The return to normalcy will be much more delayed for airlines. Global RPKs, an industry metric, are not expected to reach pre-pandemic levels until 2024.
Actions of insiders also seem to match this negative sentiment. Warren Buffett, once a staunch supporter of airlines, decided to call it quits during the pandemic—dumping his entire position.
U.S. airline executives have collectively been selling their stakes much more aggressively than in the last few years. To add insult to injury, there’s significant shorting of airline stocks as well. At a short interest of 11.6%, American Airlines is most heavily shorted BEACH stock.

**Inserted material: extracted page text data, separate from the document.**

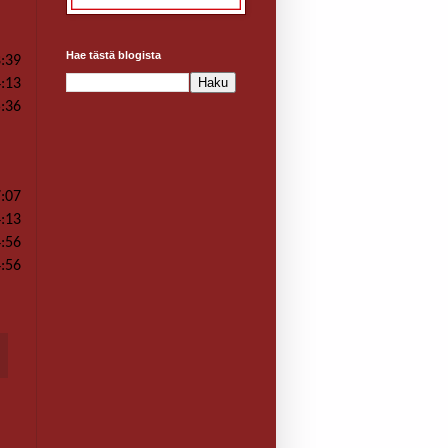
Hae tästä blogista
8:39
4:13
5:36
7:07
4:13
4:56
4:56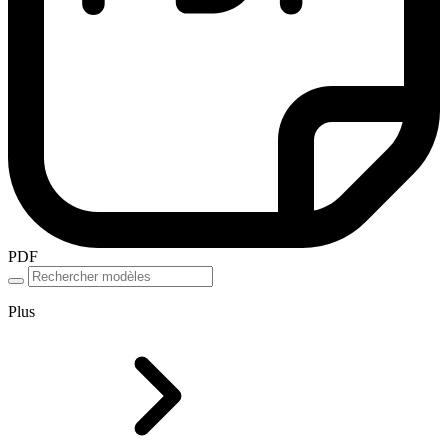
PDF
Plus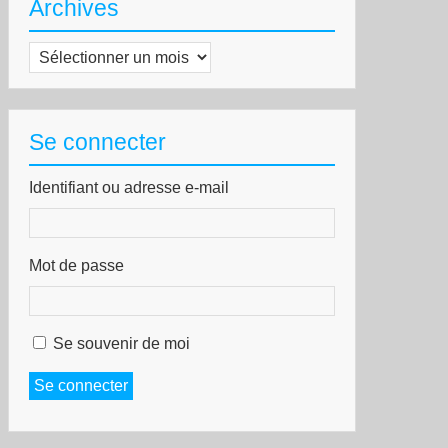
Archives
Archives
Se connecter
Identifiant ou adresse e-mail
Mot de passe
Se souvenir de moi
Se connecter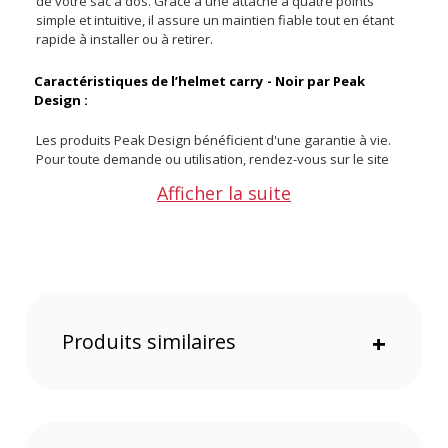
de votre sac à dos. Grâce à une attache à quatre points
simple et intuitive, il assure un maintien fiable tout en étant
rapide à installer ou à retirer.
Caractéristiques de l’helmet carry - Noir par Peak
Design :
Les produits Peak Design bénéficient d'une garantie à vie.
Pour toute demande ou utilisation, rendez-vous sur le site
internet de la marque.
Afficher la suite
Fixation
: à quatre points
Compatibilité :
avec la plupart des sacs à dos dotés de
passants ou de points d’attache externes
Couleur :
Noir
Produits similaires
+
CONTENU DU CARTON
1x helmet carry - Noir
Offre valable jusqu'au 07-08-2026 inclus.
Code EAN Peak Design helmet carry - Noir :
818373027940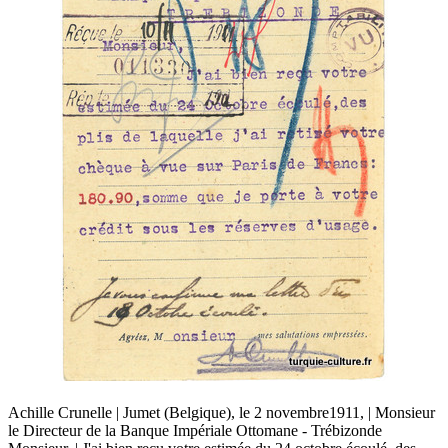
Achille Crunelle | Jumet (Belgique), le 2 novembre1911, | Monsieur
le Directeur de la Banque Impériale Ottomane - Trébizonde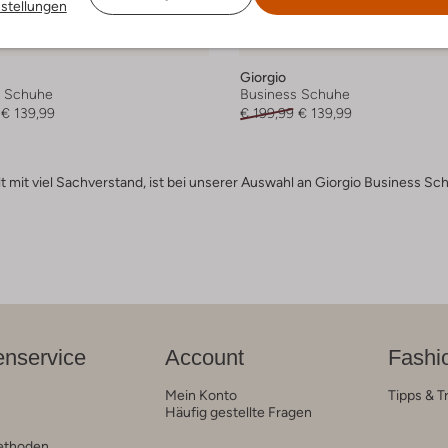
nstellungen
-30%
Giorgio
s Schuhe
Business Schuhe
€ 139,99
€ 199,99
€ 139,99
 mit viel Sachverstand, ist bei unserer Auswahl an Giorgio Business Schu
nservice
Account
Fashi
Mein Konto
Tipps & T
Häufig gestellte Fragen
ethoden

In a year where social interactions and gatherings have largely disappeared, so too has much of the business activity for hotels. For instance, Hilton sales suffered a 58% decline year-over-year.
But even without the pandemic, the hotel industry had their work cut out for them, through a growing and formidable competitor in Airbnb. Airbnb can scale its network beyond what any hotel can. This is evident in its room count, which is greater than the largest hotels combined.
More Bumps On The Road Ahead?
The investing landscape today looks to be disconnected from reality, in part because of the forward-looking nature of markets. Even though things are dire today, there’s a belief that light exists at the end of the tunnel.
But the path to recovery isn’t quite so linear. When the dust settles, it’ll become more apparent which industries will “return to normal” and which have set out permanently on a new trajectory.